Die viel besagte Originalität bzw. die Einmaligkeit des «Badener Steins» geriet erneut ins Wanken, als Luzern-Reisende aus Baden berichteten, sie hätten dort «Wasserturm-Steine» gesichtet, die doch eine frappante Ähnlichkeit mit «Badener Steinen» aufweisen würden. Diese mysteriösen confiseurischen Vorfälle bewogen schliesslich diese Zeitung, nach den Gründen zu forschen.
Guido Moser, Besitzer und Geschäftsführer von Moser's Backparadies, klärt schmunzelnd auf. Der «Züri-Stein», der übrigens schon zu Dislers Zeiten an ein renommiertes Confiseriehaus der Stadt Zürich zum Wiederverkauf geliefert wurde, sei ein Auslaufmodell, sagt Moser. Ein Zürcher Konzern, der vom «Badener Stein» angetan war, wollte diesen als Kundengeschenke produzieren lassen. Er habe aber keine «Steine» aus dem Aargau schenken können, denn das hätte wohl den Beschenkten missfallen. So bot Moser Hand dazu, eine Serie an Verpackungen mit dem Aufdruck «Züri-Stei» zu produzieren. «Diese werden demnächst aufgebraucht sein, sodass es dann nur noch ‹Badener Steine› geben wird», beruhigt Moser. Sofern diese Zeilen in Zürich gelesen werden, dürfte nun ein Run in den Zürcher Geschäften von Moser's Backparadies einsetzen.

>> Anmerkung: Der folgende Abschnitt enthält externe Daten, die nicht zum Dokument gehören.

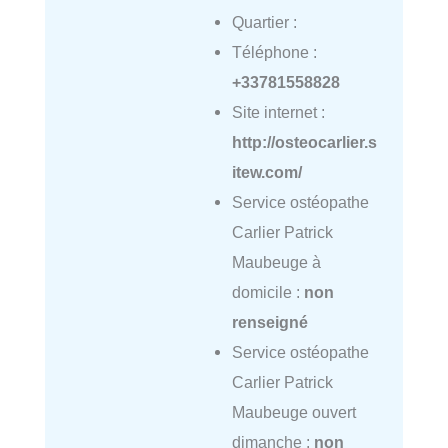
Quartier :
Téléphone :
+33781558828
Site internet :
http://osteocarlier.s
itew.com/
Service ostéopathe
Carlier Patrick
Maubeuge à
domicile :
non
renseigné
Service ostéopathe
Carlier Patrick
Maubeuge ouvert
dimanche :
non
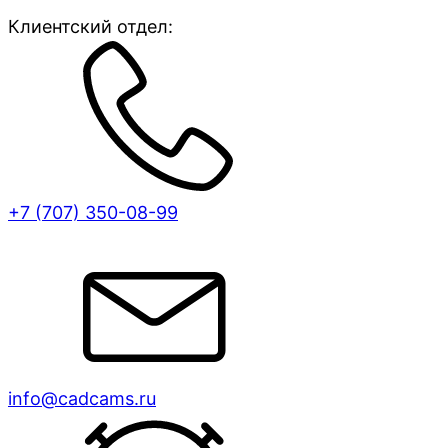
Клиентский отдел:
+7 (707)
350-08-99
info@cadcams.ru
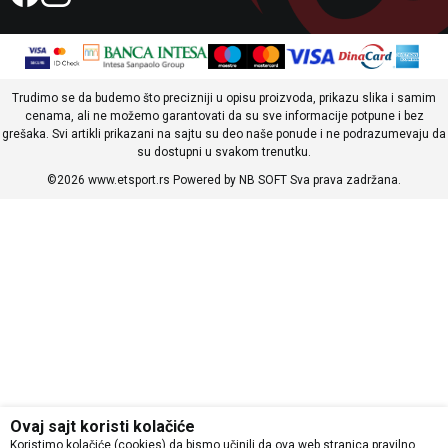
Trudimo se da budemo što precizniji u opisu proizvoda, prikazu slika i samim
cenama, ali ne možemo garantovati da su sve informacije potpune i bez
grešaka. Svi artikli prikazani na sajtu su deo naše ponude i ne podrazumevaju da
su dostupni u svakom trenutku.
©2026
www.etsport.rs
Powered by
NB SOFT
Sva prava zadržana.
Ovaj sajt koristi kolačiće
Koristimo kolačiće (cookies) da bismo učinili da ova web stranica pravilno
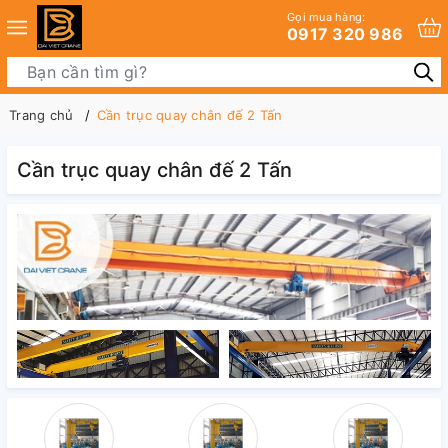
Gọi mua hàng:
0917 320 986
Trang chủ
Cần trục quay chân đế 2 Tấn
Cần trục quay chân đế 2 Tấn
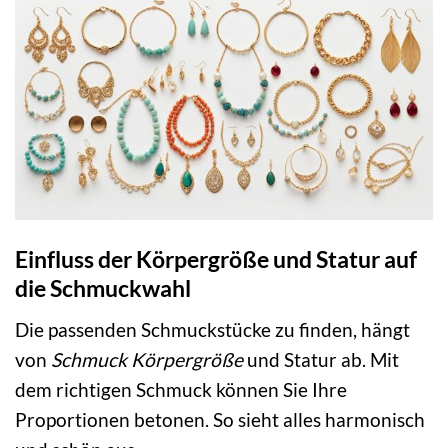
Einfluss der Körpergröße und Statur auf
die Schmuckwahl
Die passenden Schmuckstücke zu finden, hängt
von
Schmuck Körpergröße
und Statur ab. Mit
dem richtigen Schmuck können Sie Ihre
Proportionen betonen. So sieht alles harmonisch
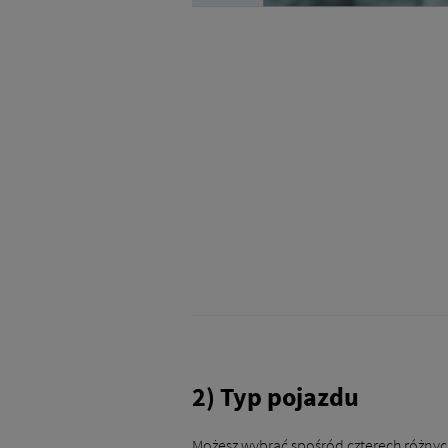
2) Typ pojazdu
Możesz wybrać spośród czterech różnyc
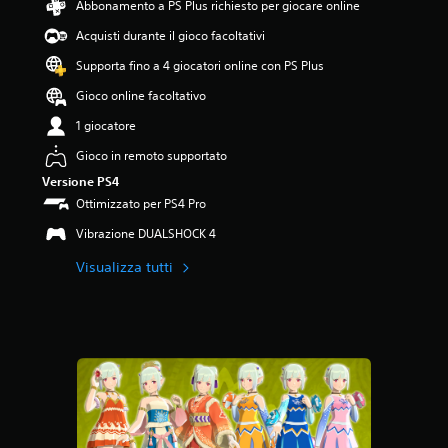
Abbonamento a PS Plus richiesto per giocare online
s
Acquisti durante il gioco facoltativi
t
e
Supporta fino a 4 giocatori online con PS Plus
l
l
Gioco online facoltativo
e
1 giocatore
s
u
Gioco in remoto supportato
c
i
Versione PS4
n
Ottimizzato per PS4 Pro
q
Vibrazione DUALSHOCK 4
u
e
Visualizza tutti
d
a
1
v
a
l
u
t
a
z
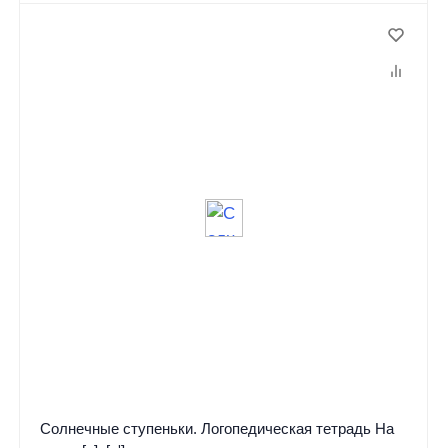
Солнечные ступеньки. Логопедическая тетрадь На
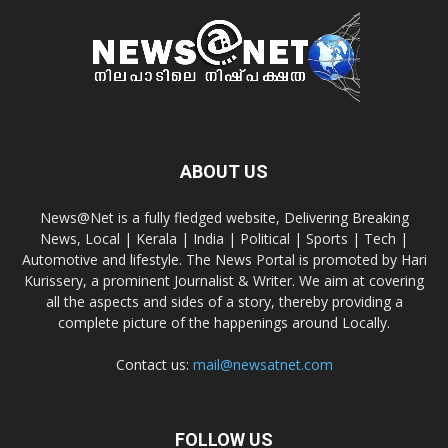
ABOUT US
News@Net is a fully fledged website, Delivering Breaking
News, Local | Kerala | India | Political | Sports | Tech |
Automotive and lifestyle. The News Portal is promoted by Hari
Kurissery, a prominent Journalist & Writer. We aim at covering
all the aspects and sides of a story, thereby providing a
complete picture of the happenings around Locally.
Contact us:
mail@newsatnet.com
FOLLOW US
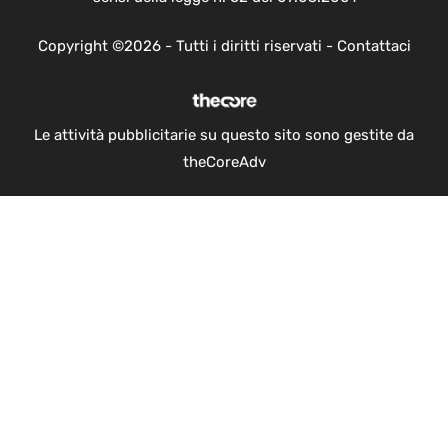
Copyright ©2026 - Tutti i diritti riservati -
Contattaci
Le attività pubblicitarie su questo sito sono gestite da
theCoreAdv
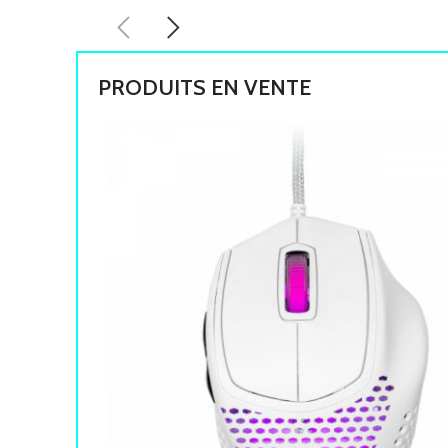
PRODUITS EN VENTE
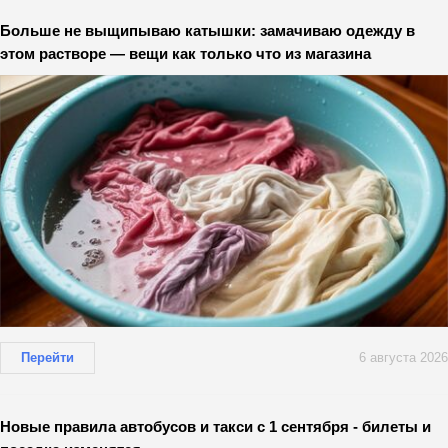
Больше не выщипываю катышки: замачиваю одежду в
этом растворе — вещи как только что из магазина
Перейти
6 августа 2026
Новые правила автобусов и такси с 1 сентября - билеты и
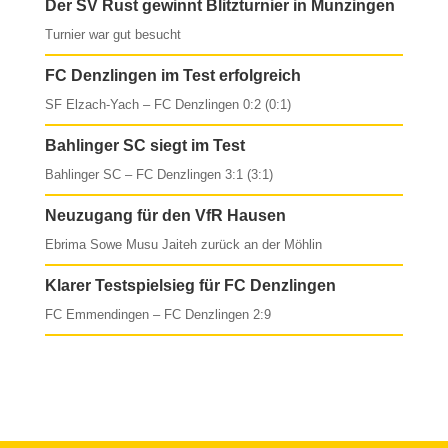
Der SV Rust gewinnt Blitzturnier in Munzingen
Turnier war gut besucht
FC Denzlingen im Test erfolgreich
SF Elzach-Yach – FC Denzlingen 0:2 (0:1)
Bahlinger SC siegt im Test
Bahlinger SC – FC Denzlingen 3:1 (3:1)
Neuzugang für den VfR Hausen
Ebrima Sowe Musu Jaiteh zurück an der Möhlin
Klarer Testspielsieg für FC Denzlingen
FC Emmendingen – FC Denzlingen 2:9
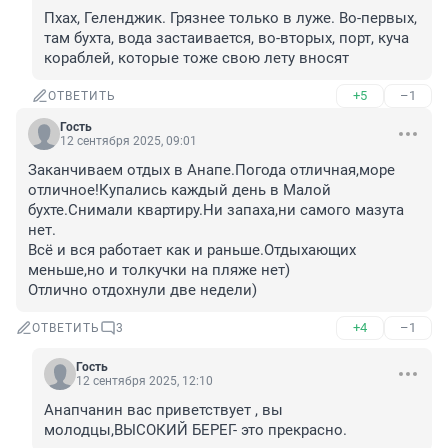
Пхах, Геленджик. Грязнее только в луже. Во-первых, 
там бухта, вода застаивается, во-вторых, порт, куча 
кораблей, которые тоже свою лету вносят
+5
–1
ОТВЕТИТЬ
Гость
12 сентября 2025, 09:01
Заканчиваем отдых в Анапе.Погода отличная,море 
отличное!Купались каждый день в Малой 
бухте.Снимали квартиру.Ни запаха,ни самого мазута 
нет.

Всё и вся работает как и раньше.Отдыхающих 
меньше,но и толкучки на пляже нет)

Отлично отдохнули две недели)
+4
–1
ОТВЕТИТЬ
3
Гость
12 сентября 2025, 12:10
Анапчанин вас приветствует , вы 
молодцы,ВЫСОКИЙ БЕРЕГ- это прекрасно.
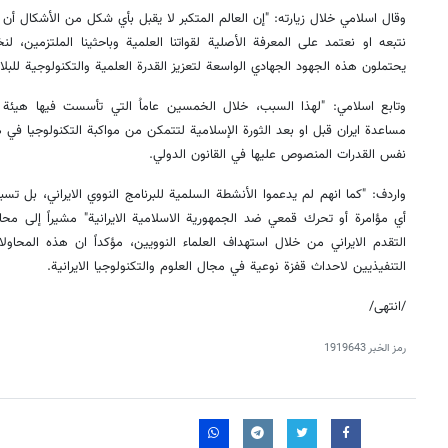
وقال اسلامي خلال زيارته: "إن العالم المتكبر لا يقبل بأي شكل من الأشكال 
نتبعه او نعتمد على المعرفة الأصلية لقواتنا العلمية وباحثينا الملتزمين، لن
يحتملون هذه الجهود الجهادي الواسعة لتعزيز القدرة العلمية والتكنولوجية للبلاد
وتابع اسلامي: "لهذا السبب، خلال الخمسين عاماُ التي تأسست فيها هيئة الط
مساعدة ايران قبل او بعد الثورة الإسلامية لتتمكن من مواكبة التكنولوجيا في ه
نفس القدرات المنصوص عليها في القانون الدولي.
واردف: "كما انهم لم يدعموا الأنشطة السلمية للبرنامج النووي الايراني، بل تسب
أي مؤامرة أو تحرك قمعي ضد الجمهورية الاسلامية الايرانية" مشيراً إلى محاو
التقدم الايراني من خلال استهداف العلماء النوويين، مؤكداً ان هذه المحاولات
التنفيذيين لاحداث قفزة نوعية في مجال العلوم والتكنولوجيا الايرانية.
/انتهى/
رمز الخبر
1919643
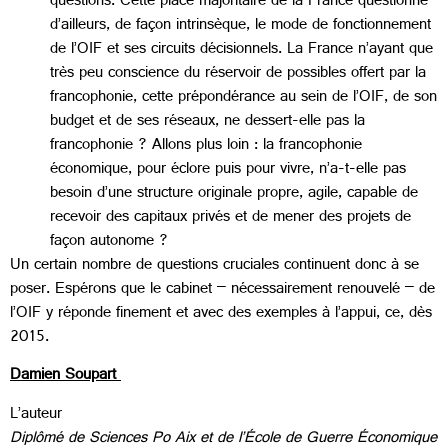
questions. Cette place majoritaire de la France questionne
d’ailleurs, de façon intrinsèque, le mode de fonctionnement
de l’OIF et ses circuits décisionnels. La France n’ayant que
très peu conscience du réservoir de possibles offert par la
francophonie, cette prépondérance au sein de l’OIF, de son
budget et de ses réseaux, ne dessert-elle pas la
francophonie ? Allons plus loin : la francophonie
économique, pour éclore puis pour vivre, n’a-t-elle pas
besoin d’une structure originale propre, agile, capable de
recevoir des capitaux privés et de mener des projets de
façon autonome ?
Un certain nombre de questions cruciales continuent donc à se
poser. Espérons que le cabinet – nécessairement renouvelé – de
l’OIF y réponde finement et avec des exemples à l’appui, ce, dès
2015.
Damien Soupart
L’auteur
Diplômé de Sciences Po Aix et de l’École de Guerre Économique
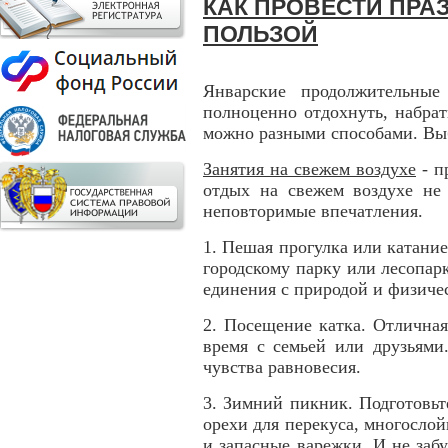
КАК ПРОВЕСТИ ПР
ПОЛЬЗОЙ
Январские продолжительные
полноценно отдохнуть, набрат
можно разными способами. Выб
Занятия на свежем воздухе
- п
отдых на свежем воздухе не 
неповторимые впечатления.
1. Пешая прогулка или катани
городскому парку или лесопарк
единения с природой и физиче
2. Посещение катка. Отличная
время с семьей или друзьями
чувства равновесия.
3. Зимний пикник. Подготовьт
орехи для перекуса, многосло
и запасные варежки. И не заб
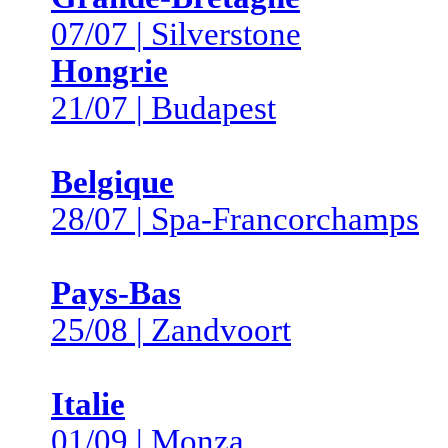
07/07 | Silverstone
Hongrie
21/07 | Budapest
Belgique
28/07 | Spa-Francorchamps
Pays-Bas
25/08 | Zandvoort
Italie
01/09 | Monza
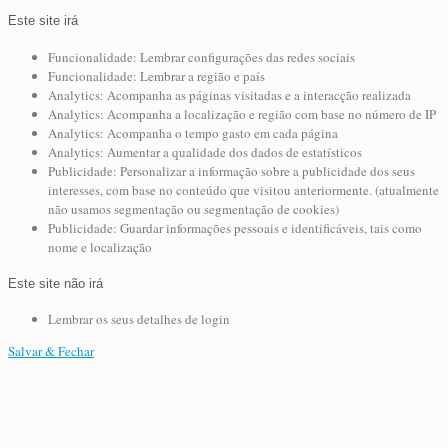
Este site irá
Funcionalidade: Lembrar configurações das redes sociais
Funcionalidade: Lembrar a região e país
Analytics: Acompanha as páginas visitadas e a interacção realizada
Analytics: Acompanha a localização e região com base no número de IP
Analytics: Acompanha o tempo gasto em cada página
Analytics: Aumentar a qualidade dos dados de estatísticos
Publicidade: Personalizar a informação sobre a publicidade dos seus
interesses, com base no conteúdo que visitou anteriormente. (atualmente
não usamos segmentação ou segmentação de cookies)
Publicidade: Guardar informações pessoais e identificáveis, tais como
nome e localização
Este site não irá
Lembrar os seus detalhes de login
Salvar & Fechar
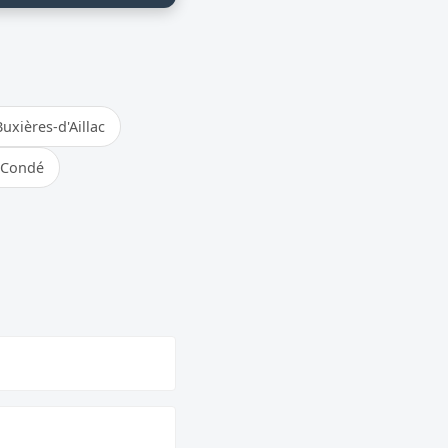
uxières-d'Aillac
 Condé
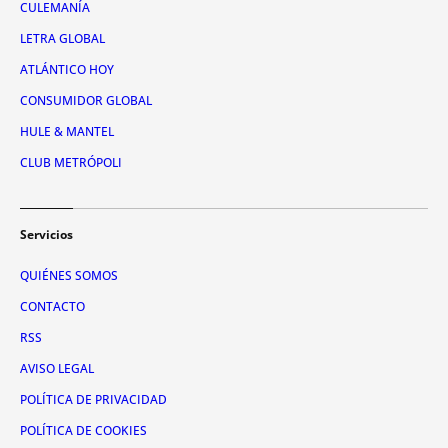
CULEMANÍA
LETRA GLOBAL
ATLÁNTICO HOY
CONSUMIDOR GLOBAL
HULE & MANTEL
CLUB METRÓPOLI
Servicios
QUIÉNES SOMOS
CONTACTO
RSS
AVISO LEGAL
POLÍTICA DE PRIVACIDAD
POLÍTICA DE COOKIES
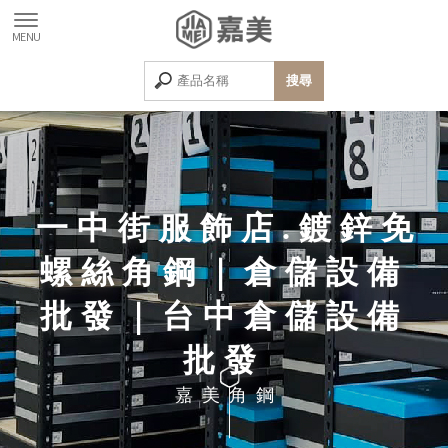
一中街服飾店.鍍鋅免
螺絲角鋼｜倉儲設備
批發｜台中倉儲設備
批發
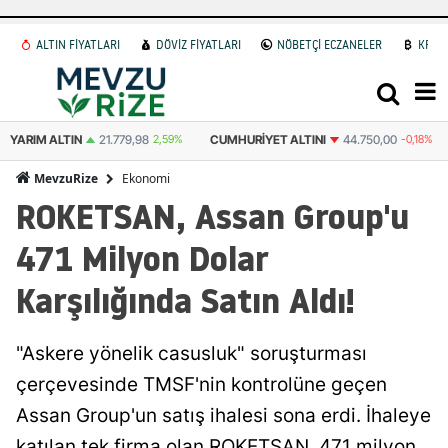
ALTIN FİYATLARI
DÖVİZ FİYATLARI
NÖBETÇİ ECZANELER
KRİP
YARIM ALTIN
21.779,98
2,59%
CUMHURIYET ALTINI
44.750,00
-0,18%
Ekonomi
MevzuRize
ROKETSAN, Assan Group'u
471 Milyon Dolar
Karşılığında Satın Aldı!
"Askere yönelik casusluk" soruşturması
çerçevesinde TMSF'nin kontrolüne geçen
Assan Group'un satış ihalesi sona erdi. İhaleye
katılan tek firma olan ROKETSAN, 471 milyon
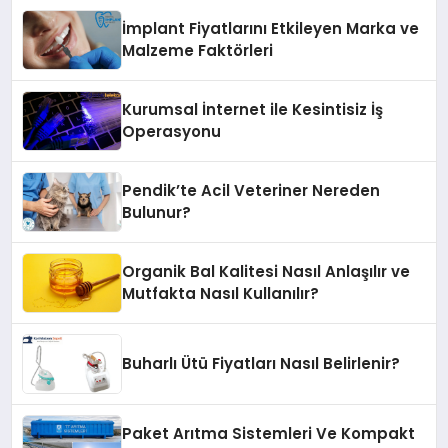
İmplant Fiyatlarını Etkileyen Marka ve
Malzeme Faktörleri
Kurumsal İnternet ile Kesintisiz İş
Operasyonu
Pendik’te Acil Veteriner Nereden
Bulunur?
Organik Bal Kalitesi Nasıl Anlaşılır ve
Mutfakta Nasıl Kullanılır?
Buharlı Ütü Fiyatları Nasıl Belirlenir?
Paket Arıtma Sistemleri Ve Kompakt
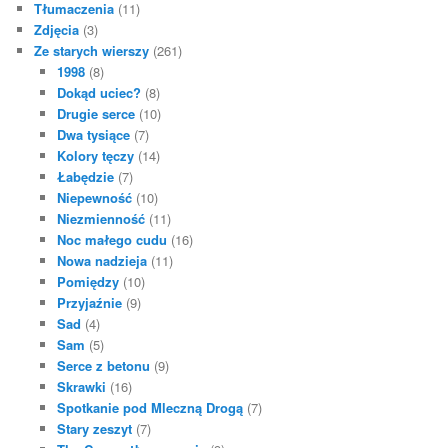
Tłumaczenia
(11)
Zdjęcia
(3)
Ze starych wierszy
(261)
1998
(8)
Dokąd uciec?
(8)
Drugie serce
(10)
Dwa tysiące
(7)
Kolory tęczy
(14)
Łabędzie
(7)
Niepewność
(10)
Niezmienność
(11)
Noc małego cudu
(16)
Nowa nadzieja
(11)
Pomiędzy
(10)
Przyjaźnie
(9)
Sad
(4)
Sam
(5)
Serce z betonu
(9)
Skrawki
(16)
Spotkanie pod Mleczną Drogą
(7)
Stary zeszyt
(7)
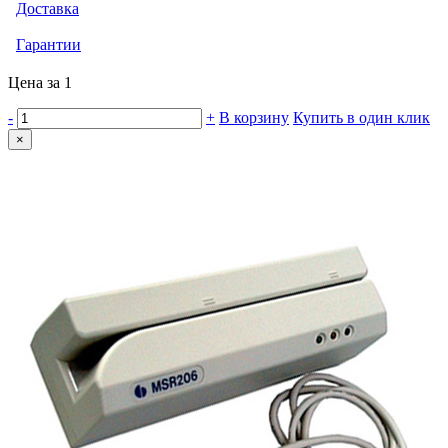
Доставка
Гарантии
Цена за 1
-
+
В корзину
Купить в один клик
×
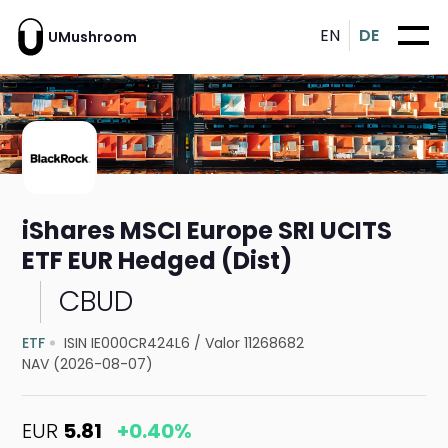
EN
DE
UMushroom
iShares MSCI Europe SRI UCITS
ETF EUR Hedged (Dist)
CBUD
ETF
ISIN IE000CR424L6
/
Valor 11268682
NAV (2026-08-07)
EUR
5.81
+0.40%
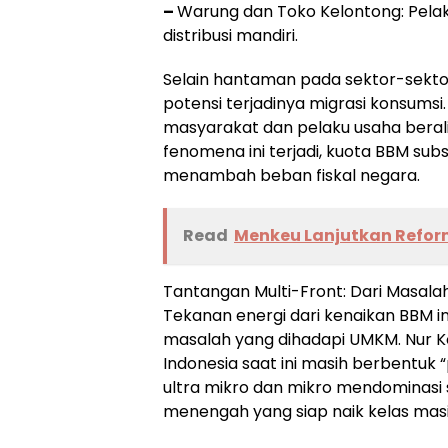
–
Warung dan Toko Kelontong: Pelaku 
distribusi mandiri.
Selain hantaman pada sektor-sekto
potensi terjadinya migrasi konsumsi
masyarakat dan pelaku usaha beralih
fenomena ini terjadi, kuota BBM subs
menambah beban fiskal negara.
Read
Menkeu Lanjutkan Reform
Tantangan Multi-Front: Dari Masal
Tekanan energi dari kenaikan BBM i
masalah yang dihadapi UMKM. Nur 
Indonesia saat ini masih berbentuk 
ultra mikro dan mikro mendominasi
menengah yang siap naik kelas mas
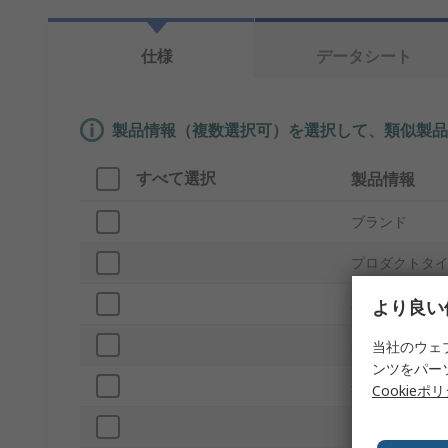
仕様
データシート
製品情報（複数選択可）を選択して、類似製品
すべて選択
製品情報
ブランド
プロダクトタ
材質
より良い
外部高さ
当社のウェ
ンツをパー
外部幅
Cookieポ
内部幅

Doch wie ist es mit dem «Wasserturm-Stein»? Guido Moser: «Es handelt sich um Zweitwahl-Steine, die so nur im Raum Luzern angeboten werden.» Damit ist das Geheimnis gelüftet, wo denn die leckeren «Steine» produziert werden: Moser's Backparadies hat eine stille Beteiligung am Confiserieproduzenten Bachmann in Luzern. Dort werden seit manchen Jahren unter Aufsicht und kontrollierter Rezeptur die «Badener Steine» produziert. «Ofenfrische Bäckereiprodukte und Confiseriespezialitäten in höchster Qualität nebeneinander produzieren, das beisst sich», erklärt Moser die Auslagerung der Produktion. Es gibt aber noch einen «Stein»: den «Einstein», der im gleichnamigen Restaurant in Aarau serviert wird. Doch den Aarauern gönnt Baden diesen einen «Stein», der ebenfalls aus Luzern stammt.